For Forbs one of the main issues is that temporary migrant agricultural workers are required to pay into Canada’s Employment Insurance program, but are not eligible to collect any of it. “We’re here for six or seven months, and they say we’re not entitled to it,” says Forbs. “I think you should be able to get something from what you’ve paid for those six or seven months.” 

The 1,162 migrant worker voices in the report make up approximately 2.3 per cent of the over 50,000 temporary migrant agricultural workers who come to Canada every year. 

Bill George is chair of the Ontario Fruit and Vegetable Growers Association, representing 300,500 farming families in the province. He says farmers are doing everything they can to keep their workers safe. “We’re working side by side with them. We’re doing everything we can,” he says.

George says most farmers are working with public health units to develop best practices, health protocols available to workers in their own languages, supply their workers with grocery deliveries or designating shoppers, and checking on the health of crews daily.

“We don’t like being painted in a bad light,” says George. “We feel we are good employers. If there is an individual who is not complying with the laws of the land, we don’t support them, but they are few and far between.”

George says that farmers’ temporary worker housing is inspected both at scheduled times and randomly by the federal government through Employment and Social Development Canada, as well as Ontario’s Ministry of Labour and local regional health units. 

He says that if Employment and Social Development Canada receives a tip about mistreatment at a farm, George says the farm in question will go through an integrity audit which includes an audit of the farm’s housing, working conditions, and pay roll. 

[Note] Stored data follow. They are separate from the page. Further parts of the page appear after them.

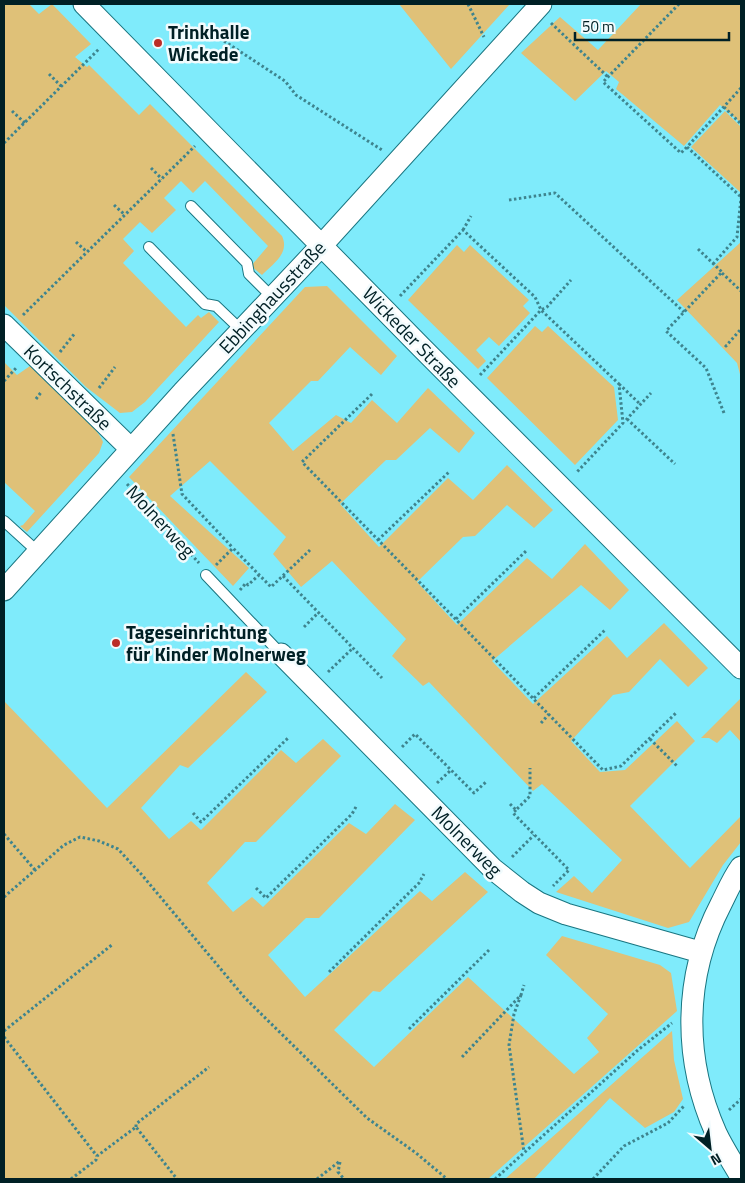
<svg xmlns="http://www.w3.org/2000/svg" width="745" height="1183" viewBox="0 0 745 1183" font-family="'Titillium Web',sans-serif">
  <rect width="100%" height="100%" fill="#7febfb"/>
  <path fill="#dfc178" d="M4,4h25l10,10 13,-10 39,40 -16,13 12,10 2,-2 50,50 11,-11 132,132c8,17 -9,28 -20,39l-11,-9 17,-20 -63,-65 -12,12 -12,-12 -17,17 12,12 -24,23 -12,-11 -17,17 11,12 -11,12 63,64 12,-12 3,3 8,-6 10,10 -74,80 -13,10 -12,1 -34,-26 -82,-82z
    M399,4h111l-59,65z
    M641,4h100v119l-21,-18 -36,41 -68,-57 3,-7 -13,-11 -31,30 -54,-48 39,-36 38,33z
    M725,111l16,16v64l-1,1 -49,-45z
    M741,242v136l-4,-15 -60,-63z
    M457,245l7,7 6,-7 59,55 -6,6 7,7 -31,33 -10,-9 -13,13 10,11 -8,8 -70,-69z
    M327,286l70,70 -16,19 -31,-28 -32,34h-7l-42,42 24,28 43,-36 15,8 21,-23 25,23 31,-35 47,45 -16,20 -29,-25 -34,32h-10l-46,44 39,43 69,-69 25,22 34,-35 46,45 -19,18 -27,-23 -32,31 -12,1 -46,45 40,43 70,-67 25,21 33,-35 44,46 -19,20 -29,-25 -89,76 41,43 74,-68 20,22 37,-35 44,45 -20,19 -28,-28 -31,33 -16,3 -42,46 29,31 25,-2 52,-49 18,20 -65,65 60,62 51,-52v26l-18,23 -34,57 -21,6 -112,-36 18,-16 18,17 30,-33 -80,-76 -9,7 -104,-109 -6,4 -31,-30 14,-17 -74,-78 -31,26 -28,-33 13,-17 -76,-76 -40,35 79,72 -16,18 -104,-109 176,-190z
    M535,326l7,6 6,-6 66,61 4,33 -43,45 -88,-87z
    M4,362l13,13 13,-9c16,15 67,58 73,76l-4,11 -72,79 -7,-6 3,-1 12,-14 -31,-29z
    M246,672l21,20 -79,76 -8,-3 -39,43 28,31 22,-18 10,9 80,-80 15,13 27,-24 18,17 -85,86h-11l-38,41 26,29 19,-15 11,10 86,-84 17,11 29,-30 20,16 -96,98h-13l-38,37 37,42 115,-106 12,10 33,-29 23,20 -108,100 -7,-1 -39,39 40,37 94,-90 106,97 25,-22 -12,-14 21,-24 -62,-59 16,-19 98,29 11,8 6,38 -189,168h-484v-478l103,107z
    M740,699l1,43 -11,-12 -13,13 -8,-5h-8z
    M672,1031l2,29 9,39 -9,13 -29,16 -35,-30 -76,81h-29z"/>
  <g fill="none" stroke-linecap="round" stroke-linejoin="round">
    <defs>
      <path id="service" d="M191,206l56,57 2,11 23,23
        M149,247l56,57 11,2 25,24
        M4,521l34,31
        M206,575l75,79"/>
      <path id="minor" d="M84,4l337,343 320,321
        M4,325l127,124
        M4,590l179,-198 139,-147 219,-241
        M281,654l212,215 29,23 17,11 27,11 134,38
        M741,867c-8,11 -14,25 -20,37 -38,73 -38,155 -5,229 7,15 17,30 25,44"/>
    </defs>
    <use href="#service" stroke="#197580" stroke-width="12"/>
    <use href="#minor" stroke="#197580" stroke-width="23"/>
    <path stroke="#3e848e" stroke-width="3" stroke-dasharray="2.5 2.5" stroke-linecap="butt" d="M468,4l16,33
      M679,4l-76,78 78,71 6,-6
      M551,23l57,54
      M224,41l61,40 11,14 86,55
      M49,74l12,12
      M741,88l-54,59 54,50
      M724,107l17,17
      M12,111l13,12
      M4,143l96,-95
      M151,168l11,11
      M509,200l46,-7 129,119
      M114,205l11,10
      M463,230l8,-14
      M76,242l11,10
      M698,249l24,23 -56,59 40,37 18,45
      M713,264l24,-27 4,-39
      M722,273l19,18
      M400,296l63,-66 72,67 6,13 6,-3 24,-27
      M23,315l172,-169
      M725,345l1,1 15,-17
      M60,352l15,-19
      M480,375l61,-65 78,74 4,39 -46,49
      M4,381l13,-14
      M619,384l21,20
      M99,388l16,-21
      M372,394l-70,68 301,308 18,-4 56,-54
      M36,399l6,-8
      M627,419l48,45
      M626,420l25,-27
      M173,434l9,60 51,54
      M127,484l72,79
      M378,540l71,-68
      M216,565l17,-17 38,39 39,-37
      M283,576l99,102
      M240,590l6,-7 2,2 11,-10
      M456,619l70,-68
      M304,627l14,-14
      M328,672l25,-24
      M534,698l71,-68
      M541,723l8,-9
      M650,739l27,27
      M402,747l13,-13 59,59 13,-12
      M437,783l14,-13
      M510,804l6,6 14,-14v-28
      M516,810l-3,3 56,57 -16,16
      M193,813l8,9 87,-84
      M4,834l31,36
      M512,857l22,-22
      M256,888l10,10 86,-84 5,-9
      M4,897l60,-52 16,-8 19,4 19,8 24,26 103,123 122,120 49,35 31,26
      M329,972l90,-89 5,-9
      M521,995l-7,19 -5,31 15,107
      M409,1029l80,-79
      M4,1031l109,-87
      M4,1037l93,119
      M462,1057l59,-62 3,-10
      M729,1110l12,-11
      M136,1127v-3l73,-57
      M340,1162l-2,10 6,7
      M71,1179l25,-19 1,-4 39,-29 41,52
      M317,1179l23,-18
      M495,1179l143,-129 34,-27
      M593,1179l31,-33 44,-23 16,-17"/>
    <use href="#service" stroke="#fff" stroke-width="10"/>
    <use href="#minor" stroke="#fff" stroke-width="21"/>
  </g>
  <g fill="#bb2d27" stroke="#f2fbfd" stroke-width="2">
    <circle cx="158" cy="43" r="5"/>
    <circle cx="116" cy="643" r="5"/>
  </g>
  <g text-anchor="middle" stroke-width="5" stroke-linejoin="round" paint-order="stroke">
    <g font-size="19" font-weight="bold" fill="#002025" stroke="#f2fbfd" text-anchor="start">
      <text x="168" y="39">Trinkhalle<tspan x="168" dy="22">Wickede</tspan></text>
      <text x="126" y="639">Tageseinrichtung<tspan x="126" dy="22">für Kinder Molnerweg</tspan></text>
    </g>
    <g font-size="19" fill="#002025" stroke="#f2fbfd">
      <text transform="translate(272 297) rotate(-47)" y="7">Ebbinghausstraße</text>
      <text transform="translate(412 337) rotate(46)" y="7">Wickeder Straße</text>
      <text transform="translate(68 387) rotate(44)" y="7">Kortschstraße</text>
      <text transform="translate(161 521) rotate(47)" y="7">Molnerweg</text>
      <text transform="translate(467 841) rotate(45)" y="7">Molnerweg</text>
    </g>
  </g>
  <rect width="745" height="1183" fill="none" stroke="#002025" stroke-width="10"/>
  <g transform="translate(710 1148) rotate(152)" stroke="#f2fbfd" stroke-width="4" paint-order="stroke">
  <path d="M0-4L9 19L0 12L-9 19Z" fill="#002025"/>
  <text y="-8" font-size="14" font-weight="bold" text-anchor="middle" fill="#002025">N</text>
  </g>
  <path d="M575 32v8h154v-8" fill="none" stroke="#002025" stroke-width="2.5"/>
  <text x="582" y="32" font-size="15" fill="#002025" stroke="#f2fbfd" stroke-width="4" paint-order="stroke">50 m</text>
</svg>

Migrant Worker Alliance for Social Change report says although a tip line may be set up, workers may not be able to access it because they have limited access to Canadian phone plans and internet connections.

Pfennings says the instances of mistreatment are probably much higher in reality.

She doesn’t believe that most farmers are racist or wanting to be exploitative. But the system set up to bring over migrant agriculture workers is inherently racist. 

“It’s history,” says Pfenning. “We need to take responsibility for what we can do, and work toward resolving those inequalities.”

Canada brings over 50,000 migrant workers each year, and 20,000 in Ontario alone. Some of the workers have been coming for over 30 years.

Pfenning and George both cite a chronic problem of local labour shortage in the agricultural industry. Canadians won’t fill the jobs. There’s a stigma against farming; it’s not seen as a viable way to make a living.

“We have cheap food policy in this country. The system is set up to suppress the price of food,” says Pfenning. “Our society does not value the things that make food grow.”